| Goal |
Continue the forum thread about writing a context-free grammar for a formal language, starting right after its last sentence.

I just took my midterm but couldn't answer this question.
Can someone please give a couple of examples of the language and construct a grammar for the language or
at least show me how i will go about it?
Also how to write grammar for L:
L = {an bm | n,m = 0,1,2,..., n <= 2m } ?
Thanks in advance.
How to write grammar for formal language?
Before read my this answer you should read first: Tips for creating Context free grammars.
Grammar for {an bm | n,m = 0,1,2,..., n <= 2m }
What is you language L = {an bm | n,m = 0,1,2,..., n <= 2m } description?
Language description:
The language L is consist of set of all strings in which symbols a followed by symbols b, where number of symbol b are more than or equals to half of number of a's.
To understand more clearly:
In pattern an bm, first symbols a come then symbol b. total number of a 's is n and number of b's is m. The inequality equation says about relation between n and m. To understand the equation:
given: n <= 2m
=> n/2 <= m means `m` should be = or > then n/2
=> numberOf(b) >= numberOf(a)/2 ...eq-1
So inequality of n and m says:
numberOf(b) must be more than or equals to half of numberOf(a)

| Data supplied |
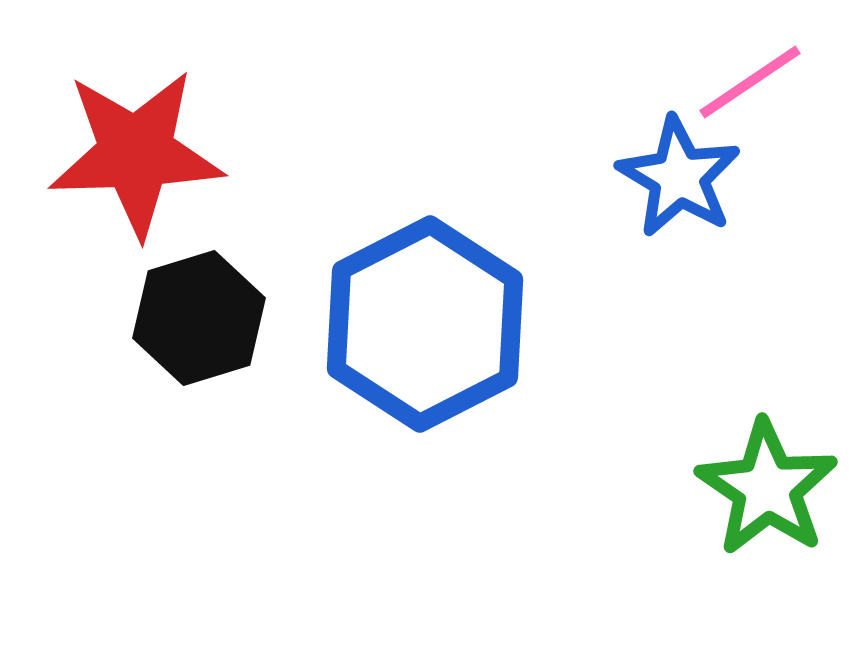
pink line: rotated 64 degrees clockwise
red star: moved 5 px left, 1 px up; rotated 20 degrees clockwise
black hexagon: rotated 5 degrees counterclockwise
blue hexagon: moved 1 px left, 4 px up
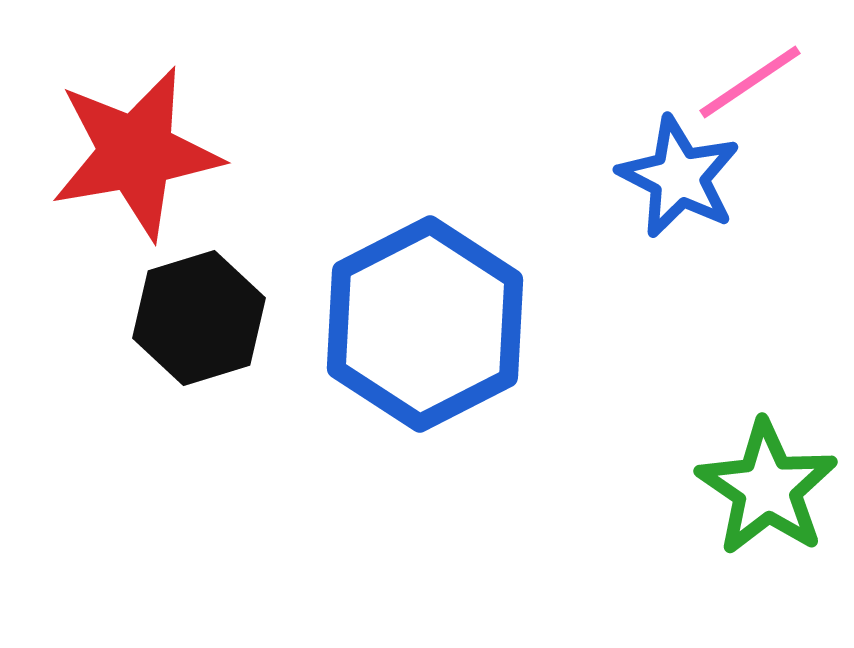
red star: rotated 8 degrees counterclockwise
blue star: rotated 4 degrees counterclockwise
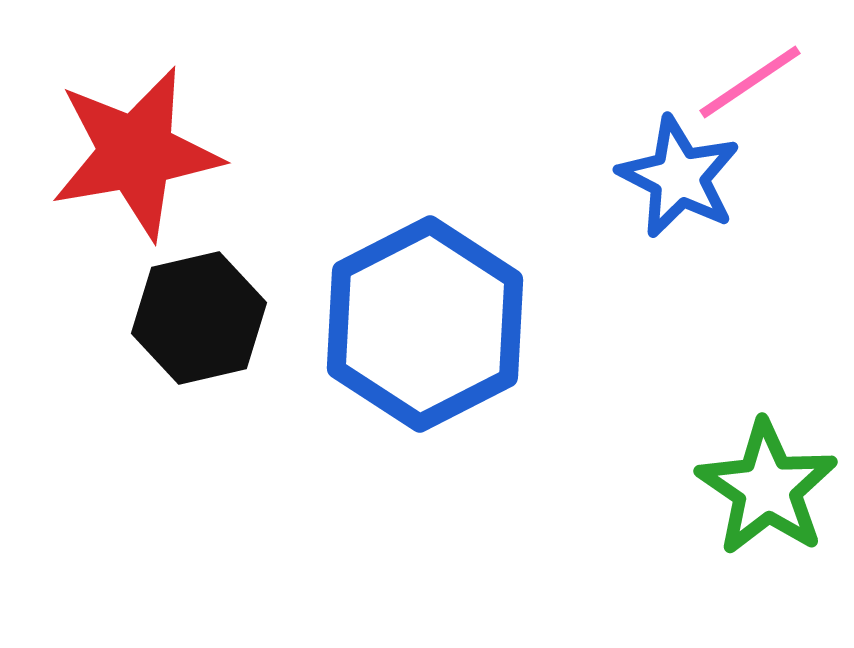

| Response below |
Some example strings in L:
b numberOf(a)=0 and numberOf(b)=1 this satisfy eq-1
bb numberOf(a)=0 and numberOf(b)=2 this satisfy eq-1
So in language string any number of b are possible without a's. (any string of b) because any number is greater then zero (0/2 = 0).
Other examples:
m n
--------------
ab numberOf(a)=1 and numberOf(b)=1 > 1/2
abb numberOf(a)=1 and numberOf(b)=2 > 1/2
abbb numberOf(a)=1 and numberOf(b)=3 > 1/2
aabb numberOf(a)=2 and numberOf(b)=2 > 2/2 = 1
aaabb numberOf(a)=3 and numberOf(b)=2 > 3/2 = 1.5
aaaabb numberOf(a)=4 and numberOf(b)=2 = 4/2 = 2
Points to be note:
all above strings are possible because number of b's are either equal(=) to half of the number of a or more (>).
and interesting point to notice is that total a's can also be more then number of b's, but not too much. Whereas number of b's can be more then number of a's by any number of times.
Two more important case are:
only a as a string not possible.
note: null ^ string is also allowed because in ^ , numberOf(a) = numberOf(b) = 0 that satisfy equation.
At once, it look that writing grammar is tough but really not...
According to language description, we need following kinds of rules:
rule 1: To generate ^ null string.
N --> ^
rule 2: To generate any number of b
B --> bB | b
Rule 3: to generate a's:
(1) Remember you can't generate too many a's without generating b's.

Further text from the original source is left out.